Diabetes and Relationships: How Should Partners Support Patients?
Diabetes and Relationships: How Should Partners Support Patients?
Relationships can be challenging to manage and maintain and chronic illnesses are stressful. Put the two together, and it can put a huge burden on a relationship.
Remember those wedding vows? In sickness and in health? How far should patients and their partners go to commit to these vows?
Diabetes can put a strain on your relationship, if you let it.
Having diabetes and a relationship, you get provoked with all the “sugar-shaming” and nagging going on in your marriage or partnership. You feel your partner doesn’t support you by going to diabetes education classes with you, and your partner doesn’t realize it’s okay for you to have an infrequent treat. You can feel misunderstood and diabetes does take a physical, mental and financial toll on a relationship.
You, on the other hand, if you are the caretaker, get tired of trying to fix the proper meals, nag your partner about taking their medication, and urging exercise and diet. You feel like you are in a downward spiral and your relationship is going nowhere. You are confused and have a bad feeling about our relationship partner.
Diabetes isn't just from obesity
You can get diabetes because of a compromised immune system, genetic precondition, cell-resistance to insulin, environment factors, and obesity. Your pancreas is not able to produce a sufficient amount of insulin, and this results in sugar or glucose accumulating in dangerous levels in the bloodstream.
Type 2 diabetes comes from excess fatty tissues that make the cells more resistant to insulin. High blood pressure is also a link to type 2 diabetes. If you have someone in your immediate or a close family, you will be predisposed to diabetes.

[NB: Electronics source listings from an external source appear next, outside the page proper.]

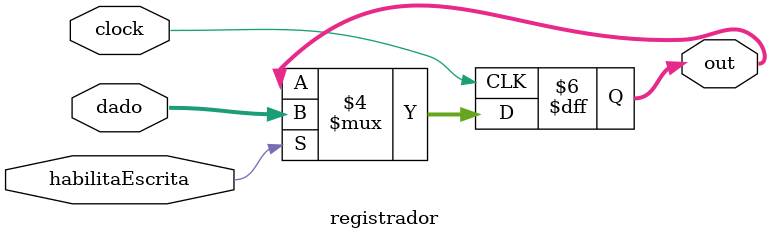
<source format=v>
module registrador(dado, clock, habilitaEscrita, out);
  input [31:0]dado;
  input clock, habilitaEscrita;
  output reg [31:0]out;
  initial out = 0;
  
  always@(posedge clock)begin
    if(habilitaEscrita)begin
      out = dado;
    end
  end
endmodule
  

</source>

Obesity can be a factor in diabetes, but there are those who have type 2 diabetes and are not overweight. Gestational diabetes, or diabetes when you are pregnant, occurs when the pancreas fails to keep up with the hormones that produce insulin-resistant cells.
Insulin-dependent diabetes or juvenile diabetes is also known as type 1 diabetes. You can be born with the condition, or it may come on suddenly at any age. Type 1 is a long-lasting condition where the pancreas creates no or very little insulin. Viruses as well as genetics may add to type 1 diabetes. There is no cure for type 1 diabetes. Treatment is used to manage blood glucose with diet and insulin to avoid complications.
Watch for increased thirst, frequent urination, extreme hunger, weight loss, irritability and mood swings, fatigue and weakness, and blurred vision.